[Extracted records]
+++

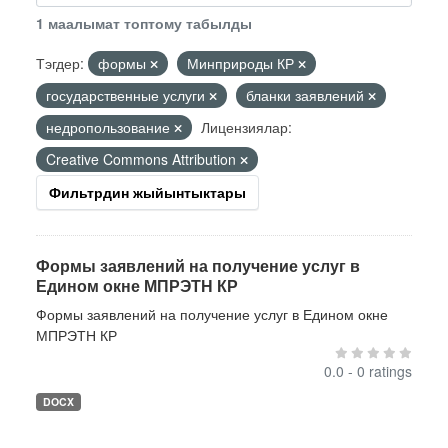
1 маалымат топтому табылды
Тэгдер:
формы
Минприроды КР
государственные услуги
бланки заявлений
недропользование
Лицензиялар:
Creative Commons Attribution
Фильтрдин жыйынтыктары
Формы заявлений на получение услуг в
Едином окне МПРЭТН КР
Формы заявлений на получение услуг в Едином окне
МПРЭТН КР
0.0 - 0 ratings
DOCX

+++

● Required work: Repeat, exactly as they stand, the line that contains "государственные услуги" and all the lines after it in the data above.

● Task output:
государственные услуги
бланки заявлений
недропользование
Лицензиялар:
Creative Commons Attribution
Фильтрдин жыйынтыктары
Формы заявлений на получение услуг в
Едином окне МПРЭТН КР
Формы заявлений на получение услуг в Едином окне
МПРЭТН КР
0.0 - 0 ratings
DOCX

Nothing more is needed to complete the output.